Myanmar is both tragedy and wicked problem.
For theorists, a ‘wicked problem’ is a complex dilemma with no single solution or natural end point. For Myanmar, ‘wicked’ also means evil.
In both senses of wicked, Myanmar is human heartbreak.
Myanmar’s policy fissures go in many directions. The human crisis and the crisis of democracy crash against a disastrous military regime. The junta’s furious flailing demonstrates its own lack of understanding and imagination, and its lack of feeling for its own people.
ASEAN’s failed response goes to another dimension of the wicked problem. ‘ASEAN centrality’ is usually a discussion of the association’s capacity to shape the region, deliver peace and drive norms. Yet ASEAN hasn’t been able to grab a central place in the thinking of Myanmar, one of its own members, posing questions about its relevance and utility (see ASPI’s Myanmar’s coup, ASEAN’s crisis).
For Australia (and even more for the United States) the dilemma is how close to stand to ASEAN policy while abhorring Myanmar’s regime. The judgement calls will become acute if the junta conducts its promised election in August 2023.
The wicked problem was the subject of a special session at Singapore’s Shangri-La Dialogue, convened by the International Institute for Strategic Studies.
The UN special envoy on Myanmar, Noeleen Heyzer, said the country’s situation had worsened during the past six months: ‘Both sides think that they can prevail through the use of violence and their positions have hardened. There’s no desire to have talks, to engage in talks about talks, to find a political way out of this crisis.’
Heyzer said the collapse of Myanmar’s state institutions had ‘a tragic human face of deep human suffering’: half of the population lived in poverty, 7.8 million children were out of school, and the food sector had collapsed as agriculture was devastated. In the first two weeks of May, 6,000 homes in the central region had been burned.
Malaysia’s Foreign Minister Saifuddin Abdullah said the crisis was unprecedented in Myanmar’s modern history, descending rapidly into civil war.
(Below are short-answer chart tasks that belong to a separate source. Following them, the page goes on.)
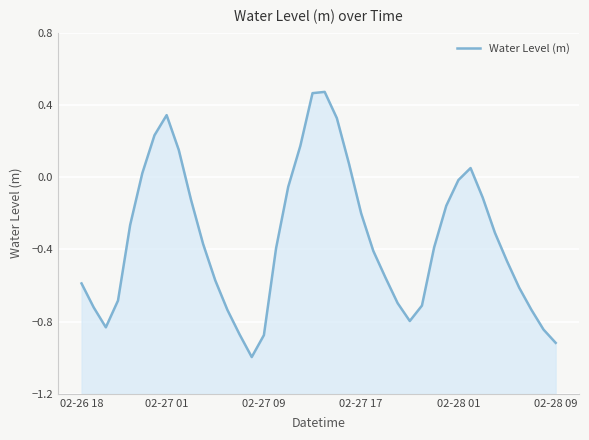

How many values exceed 0?

10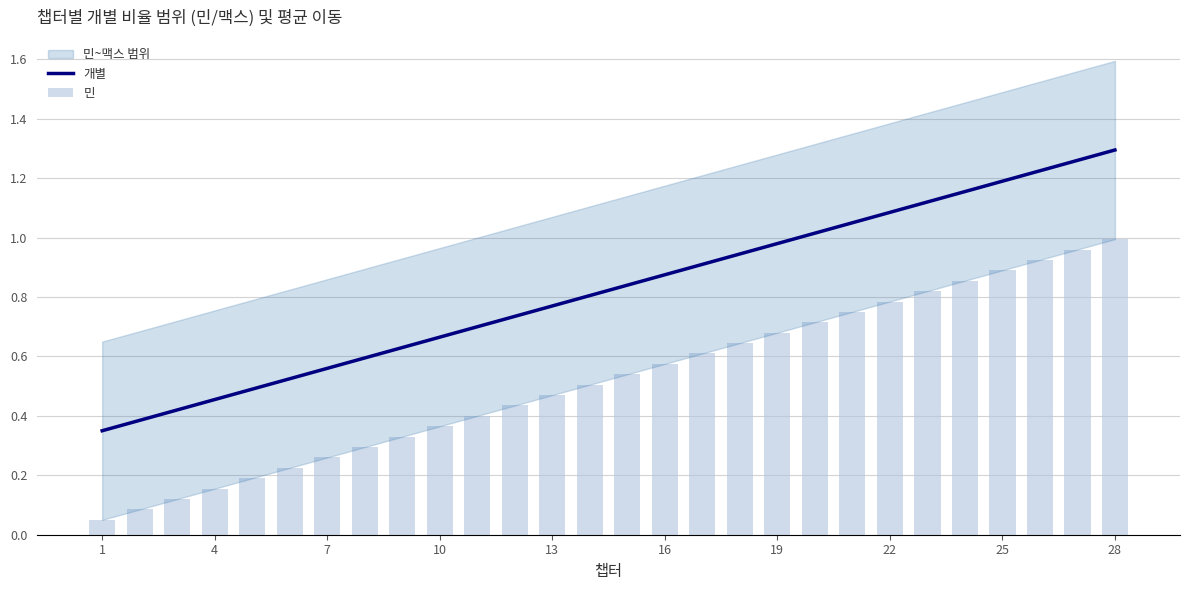

How many categories are shown in the chart?

28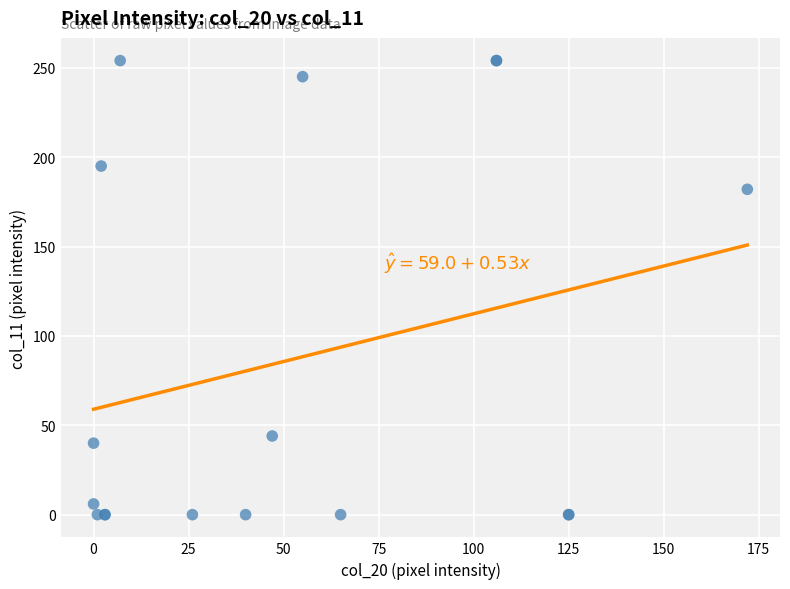

What Y value in the scatter plot is closest to 127?

182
He described the regime as a ‘junta’ using ‘violence and brutality’. Yet he said ASEAN had not considered expelling Myanmar from the association.
Saifuddin conceded problems with ASEAN’s stalled approach, built on the ‘five-point consensus’ that ASEAN leaders agreed with Myanmar’s Senior General Min Aung Hlaing in April 2021.
‘We have to look for new and creative ways that are inclusive and comprehensive,’ Saifuddin said. ‘We must go back to the drawing board to develop a more detailed road map.’
A new map, he said, would set out the time frame (‘When do we get certain things done?’) and the stakeholders (‘Whom do we meet with?’).
Saifuddin said those at the table must include ousted leader Aung San Suu Kyi, former president Win Myint, and representatives from Myanmar’s shadow government, the National Unity Government.
Thailand’s special representative on Myanmar, Pornpimol Kanchanalak, said the aim must be a path forward, and that meant dealing with Myanmar’s military: ‘We cannot undo February 1, 2021 [the date of the coup]. We must not get stuck in cancel rhetoric, condemnation, sanction, ostracisation; punitive measures have reached diminishing return.’
She said that for the sake of peace, the promise of elections in 2023 must be taken at face value.
UN envoy Heyzer cautioned against that face-value approach:
As far as the people are concerned, unless an election is inclusive and there is no fear in the expression of their political will, there’s not going to be the legitimacy that will allow the government to go back to civilian rule. In other words, it will be the trigger for further violence.
US State Department counsellor Derek Chollet was scathing about the election promised by the junta:
We think that prospect is a farce. We don’t believe that we should endorse such elections. We don’t see how they can have any chance of being free and fair, given that the regime has imprisoned or intimidated nearly all credible political contenders. In fact, it’s threatening that it might execute some in the coming days.
The US called for increased pressure on a weak regime that was completely unwilling to negotiate, Chollet said:
It’s attempting to consolidate power and really just ramp up its assault. Yet beneath this horrific brutality we see a very insecure and isolated regime, one that is facing a growing and resilient popular resistance movement. And while the military claims that it can control the country, in reality political–economic control remains contested and the military regime has shown that it is fundamentally incapable of creating stability. And we’re seeing increasing fissures within the military itself.
The hardening of positions in Myanmar caused UN envoy Heyzer to lament the ‘missing middle’ in the country’s politics.
See that missing middle as the place where the military no longer stands. One of those attending the Shangri-La session remarked that Myanmar’s military had gone from revered institution to reviled institution.
The military still sees itself as the glue that holds Myanmar together. But that history is tarnished by brutality. The junta has caused Myanmar to splinter, not cohere. This wicked problem is defined by its wickedness.